One of the challenging aspects of wrestling with ethical questions in the digital age is that there are simply so many transactions and so much data, and so much of it is of little consequence, that it can be very challenging to sift through which cases are worthy of further attention. For exmaple, while I’m not particularly put out that someone made some money off of my address (though I don’t love) it, if the problem stays where it is, then it’s nothing too horrible.

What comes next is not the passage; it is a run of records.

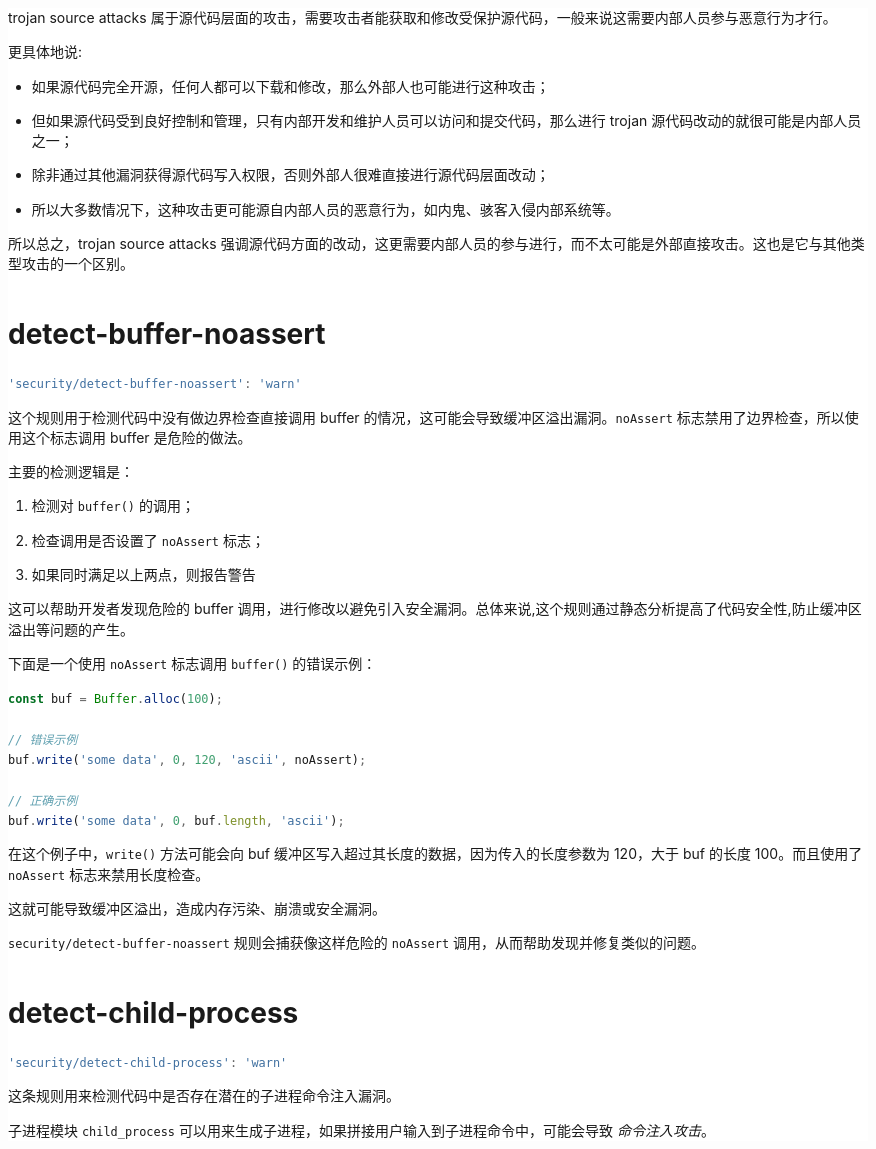 
trojan source attacks 属于源代码层面的攻击，需要攻击者能获取和修改受保护源代码，一般来说这需要内部人员参与恶意行为才行。

更具体地说:

- 如果源代码完全开源，任何人都可以下载和修改，那么外部人也可能进行这种攻击；

- 但如果源代码受到良好控制和管理，只有内部开发和维护人员可以访问和提交代码，那么进行 trojan 源代码改动的就很可能是内部人员之一；

- 除非通过其他漏洞获得源代码写入权限，否则外部人很难直接进行源代码层面改动；

- 所以大多数情况下，这种攻击更可能源自内部人员的恶意行为，如内鬼、骇客入侵内部系统等。

所以总之，trojan source attacks 强调源代码方面的改动，这更需要内部人员的参与进行，而不太可能是外部直接攻击。这也是它与其他类型攻击的一个区别。

# detect-buffer-noassert

```js
'security/detect-buffer-noassert': 'warn'
```

这个规则用于检测代码中没有做边界检查直接调用 buffer 的情况，这可能会导致缓冲区溢出漏洞。`noAssert` 标志禁用了边界检查，所以使用这个标志调用 buffer 是危险的做法。

主要的检测逻辑是：

1. 检测对 `buffer()` 的调用；

2. 检查调用是否设置了 `noAssert` 标志；

3. 如果同时满足以上两点，则报告警告

这可以帮助开发者发现危险的 buffer 调用，进行修改以避免引入安全漏洞。总体来说,这个规则通过静态分析提高了代码安全性,防止缓冲区溢出等问题的产生。

下面是一个使用 `noAssert` 标志调用 `buffer()` 的错误示例：

```js
const buf = Buffer.alloc(100);

// 错误示例
buf.write('some data', 0, 120, 'ascii', noAssert);

// 正确示例
buf.write('some data', 0, buf.length, 'ascii'); 
```

在这个例子中，`write()` 方法可能会向 buf 缓冲区写入超过其长度的数据，因为传入的长度参数为 120，大于 buf 的长度 100。而且使用了 `noAssert` 标志来禁用长度检查。

这就可能导致缓冲区溢出，造成内存污染、崩溃或安全漏洞。

`security/detect-buffer-noassert` 规则会捕获像这样危险的 `noAssert` 调用，从而帮助发现并修复类似的问题。

# detect-child-process

```js
'security/detect-child-process': 'warn'
```

这条规则用来检测代码中是否存在潜在的子进程命令注入漏洞。

子进程模块 `child_process` 可以用来生成子进程，如果拼接用户输入到子进程命令中，可能会导致 *命令注入攻击*。

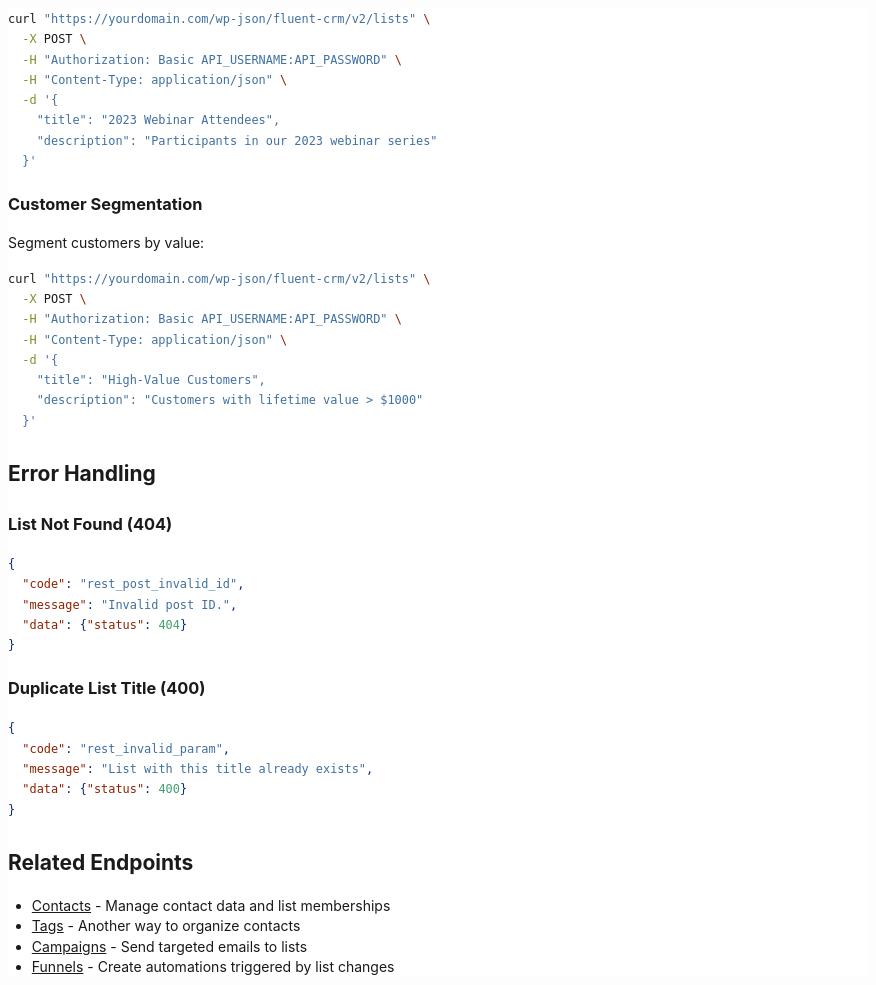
 ```bash
curl "https://yourdomain.com/wp-json/fluent-crm/v2/lists" \
  -X POST \
  -H "Authorization: Basic API_USERNAME:API_PASSWORD" \
  -H "Content-Type: application/json" \
  -d '{
    "title": "2023 Webinar Attendees",
    "description": "Participants in our 2023 webinar series"
  }'
```

### Customer Segmentation
Segment customers by value:

```bash
curl "https://yourdomain.com/wp-json/fluent-crm/v2/lists" \
  -X POST \
  -H "Authorization: Basic API_USERNAME:API_PASSWORD" \
  -H "Content-Type: application/json" \
  -d '{
    "title": "High-Value Customers",
    "description": "Customers with lifetime value > $1000"
  }'
```

## Error Handling

### List Not Found (404)
```json
{
  "code": "rest_post_invalid_id",
  "message": "Invalid post ID.",
  "data": {"status": 404}
}
```

### Duplicate List Title (400)
```json
{
  "code": "rest_invalid_param",
  "message": "List with this title already exists",
  "data": {"status": 400}
}
```

## Related Endpoints

- [Contacts](/rest-api/contacts) - Manage contact data and list memberships
- [Tags](/rest-api/tags) - Another way to organize contacts
- [Campaigns](/rest-api/campaigns) - Send targeted emails to lists
- [Funnels](/rest-api/funnels) - Create automations triggered by list changes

But there are other cases where a different version of a similar data ownership question is very consequential, for example in the case of Henrietta Lacks, who died of cancer in 1951, but whose cells have properties that make them extremely useful for scientists to study, and thus these “HeLa” cells have been used for decades since. Ms. Lacks was not paid for her cells (i.e., her data), nor was her family compensated in any way, despite the fact that these cells have been the basis for a lot of development in cancer research. If we also consider that Ms. Lacks was a low-income Black woman, it adds additional layers of injustice and a lack of ethics in terms of who is benefitting and who is paying the costs of this research.

3. Unintended secondary uses#

Another challenge around data privacy and ownership, as well as the fact that we are all generating data all the time, is that even if we could in principle resolve some of the challenges around these two issues and make all data private, which runs counter to other research norms about data transparency, it’s very difficult to guard against the risk of data that might not inherently be sensitive on its own falling into the wrong hands. Much data that seems innocuous – perhaps it’s anonymous, or includes variables that don’t seem to be all that sensitive – can actually become quite problematic. For example, two anonymous datasets that have variables in common could be combined and thus effectively de-anonymized. Or, while someone’s viewing history on Netflix might not seem like something we should worry about, it turns out that (often thanks to algorithms) we can “learn” or simply suspect things about people – such as their sexual orientation, political views, and so on – based on the movies that they watch. Not only is this a violation of someone’s right to privacy about aspects of their own identity, but in some contexts this can actually be dangerous, for example, if a Netflix viewer is from a regime where homosexuality is considered to be a crime.

4. Data considered as objective#

A fourth problem, and one that we’ve already covered in this book, but is worth mentioning in this context as well, is that simply calling a piece of information “data”, or assigning a number to something, can cause humans everywhere to mistakenly think of that data as “true”. While in some cases it’s pretty close – you either clicked on a website or you didn’t, though the decision to track that is potentially biased – in other cases, such as manually rating an employee at your company according to some numeric performance metric, e.g., 1-5, where 5 is “best” – your “data” is more than likely a codified list of people’s subjective assessments of others. While, sure, if we have a large dataset we might hope that some of that subjectivity is minimized, but if we consider that, for example, much of corporate leadership in the US is white and male, it’s difficult to believe that deep-seated biases and assumptions will “cancel out”; rather, it’s much more likely that we will have systematic errors in our data based on leaders’ own subjective ideas about what “top talent” looks like. This doesn’t (necessarily) mean don’t collect data on performance (though it does motivate perhaps finding better measures), but it does mean that when we hear the results of “the data”, we must remember that in this case the data is a set of numbers that reflect opions and not truth. The danger, thus, is when we forget where data comes from.